BELARUS: New amendments further curtail civil society rights
On 20 December urgent amendments to the Belarusian Criminal Code will come into force which impose jail terms of up to two years for anyone who facilitates or participates in group activities, works with unregistered organisations, appeals for assistance from foreign governments and organisations, or ‘discredits’ the Republic of Belarus in any way.
The vague wording of the amendments provides wide discretionary powers to the authorities, allowing them to label legitimate civil society activities as illegal attempts to discredit or harm the Belarusian state.
These amendments further constrain a civil society that has been under attack by the government since 2003. In the last three years, almost all critical non-governmental organisations (NGOs) in Belarus have been systematically silenced by a series of repressive laws and regulations. Registering a new NGO or legally obtaining foreign aid has become impossible. Most human rights organisations are currently working as unregistered, underground groups.
Some of the new amendments include:
The introduction of criminal sentences for the coordination of activities by an association or a foundation which has been suspended or liquidated (Article 193). Anyone who organises such activities may face a fine and six months in prison. In vaguely defined “serious cases,” one can be subjected to a “restriction of freedom” sentence for up to two years.
A regulation making “education or other forms of preparation” for mass demonstrations, or financing such actions illegal, and punishable by imprisonment for up to six months, or a ‘restriction of freedom’ sentence of up to three years (Article 293). Training or preparation of people for participation in group activities which “grossly violate public order,” as well as the financing or material support of such activity, can also lead to a jail term of up to two years (Article 342).
A new article on “discrediting the Republic of Belarus” which punishes those who provide “false information” to a foreign government or organisation, which is interpreted to misrepresent the political, economic, social, military or international situation of Belarus, its government agencies or the legal situation of its citizens. Such actions are punishable by six months in jail, or a “restriction of freedom” sentence of up to two years.
Punishments for any person who appeals to foreign states or international organisations, “to the detriment of internal security, sovereignty or territorial integrity”, or disseminates material with such a call. Those who issue such appeals could be sentenced to prison for a period of six months to three years. If the information was distributed through mass media, those responsible could face jail terms from two to five years.
We fear the above amendments will further restrict the activities of independent civil society in Belarus.

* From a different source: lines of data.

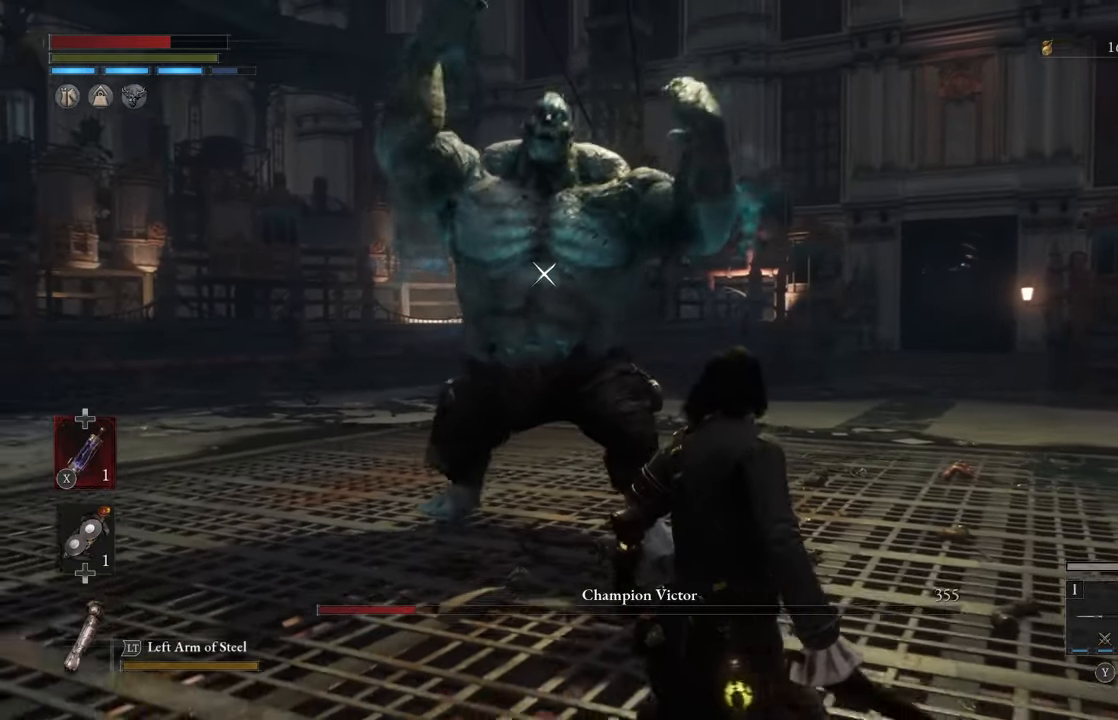
{"buttons": [], "left_stick": "down", "right_stick": "center", "events": []}
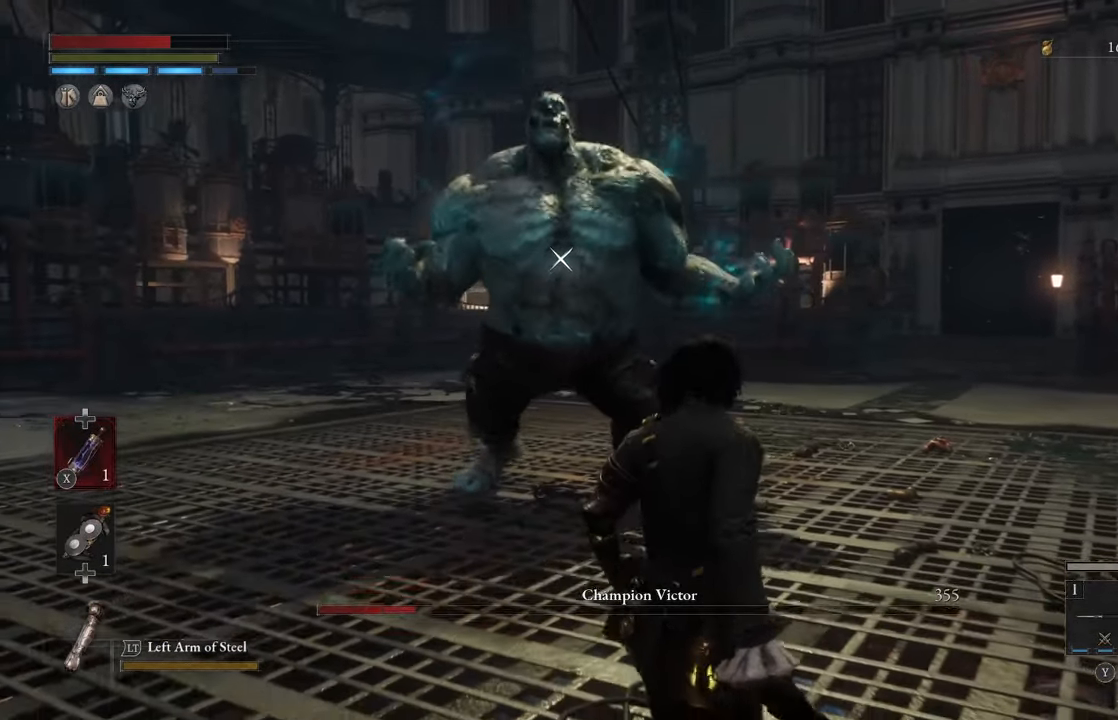
{"buttons": [], "left_stick": "down-right", "right_stick": "center", "events": [[267, "B", "down"], [333, "B", "up"], [333, "left_stick", "down-right"]]}
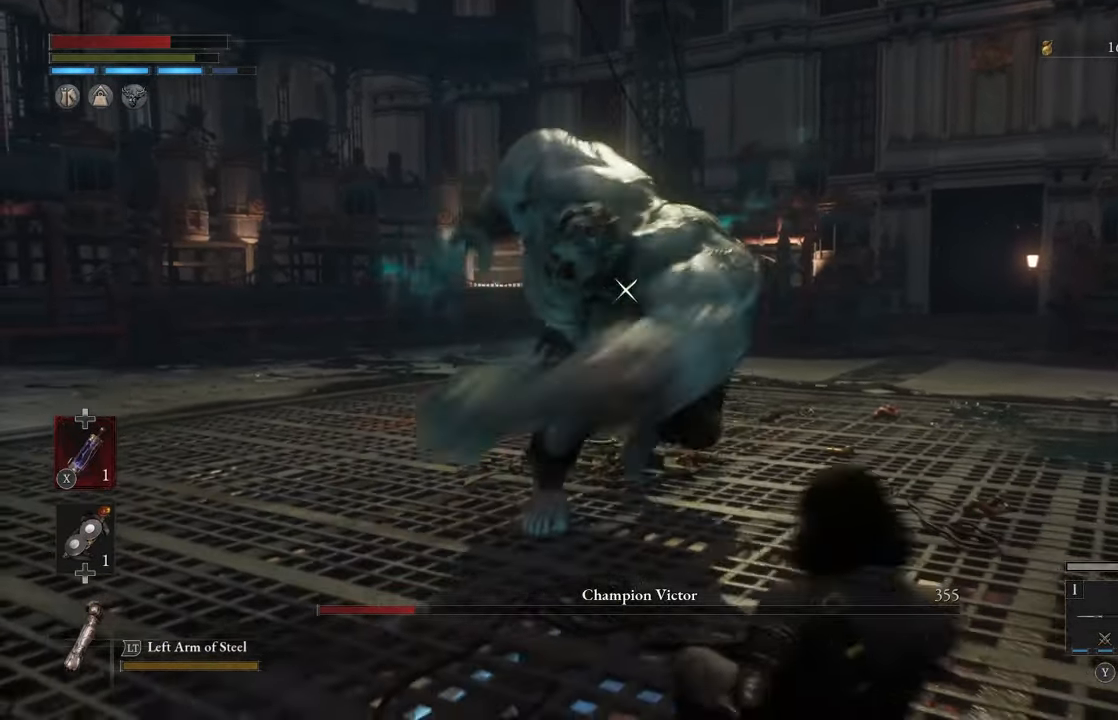
{"buttons": ["B"], "left_stick": "up", "right_stick": "center", "events": [[150, "left_stick", "up-right"], [167, "B", "down"], [484, "left_stick", "up"]]}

We urge the government of Belarus to:
Immediately repeal the new amendments, and refrain from introducing any future regulations harmful to freedom of association, expression and assembly in Belarus.
Review the restrictive registration and funding laws introduced over the last three years, particularly the Law on Public Associations adopted in August 2005, and repeal those articles which curtail the activities of civil society.
Recognise the vital role that civil society and independent media can play in ensuring a free and fair election in 2006, and work to guarantee they are able to operate freely without undue restrictions.